Solving for $t'$ gives the value 527s. The given answer for the total time of travel is 66.25s.

I have absolutely no idea how this could even be possible.

2. May 6, 2015

### SammyS

Staff Emeritus
Why subtract $\displaystyle\ \frac{1}{2}a(30-t)^2\$ ?

Isn't she moving forward as she decelerates?

3. May 6, 2015

### Dazed&Confused

I thought the differential equation for the last few seconds was $\frac{d^2x}{dt^2} = -2ms^{-2}$ and her velocity at that point in time was $at$.

4. May 6, 2015

### SammyS

Staff Emeritus
OK. -- I think.

Since your last equation and the parameters weren't explained well, I missed that.

So subtracting does seem to be correct.

5. May 6, 2015

### Dazed&Confused

Sorry about that. Also I've noticed I've used two values for the speed of George.

6. May 6, 2015

### SammyS

Staff Emeritus
Yup it's $\ 21\sqrt{5} \approx 46.96 \$ .

7. May 6, 2015

### Dazed&Confused

I realise I'm not being a 'good' thread starter. Should I add anything else?
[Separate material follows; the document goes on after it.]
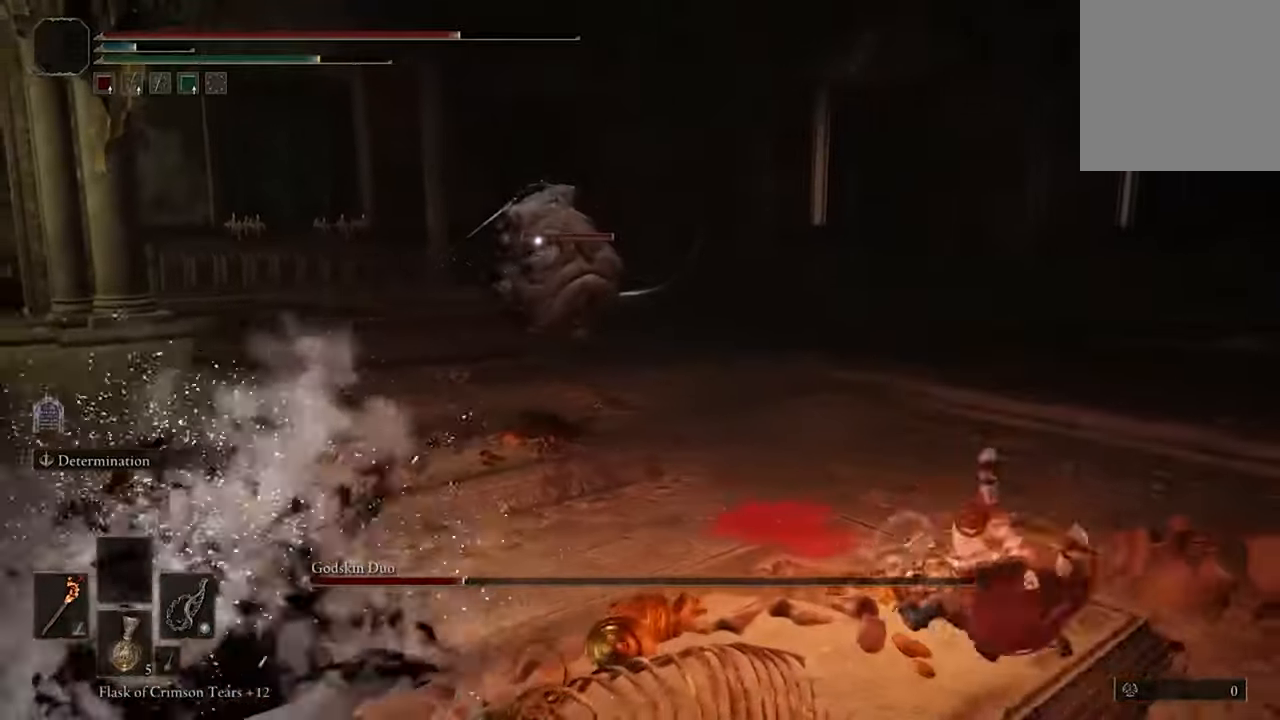
{"buttons": [], "left_stick": "right", "right_stick": "center", "events": []}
Edit: they are actually both in a gravitational field $-g \hat{k}$, but this doesn't make any difference to their relative positions and velocity, right? ( because they are both accelerating at the same rate)

8. May 6, 2015

### SammyS

Staff Emeritus
Sandra accelerates (at a) for time, t . Then "coasts" for time, t', at constant speed at . Then decelerates for time, (30 - t) .

Plus whatever to match speed & distance.

9. May 6, 2015

### Dazed&Confused

Actually in my equation I included the deceleration in time $t'$ . You can think of it as coasting for time $t' -(30 - t)$ and then decelerating for $(30-t)$, but I grouped the terms together.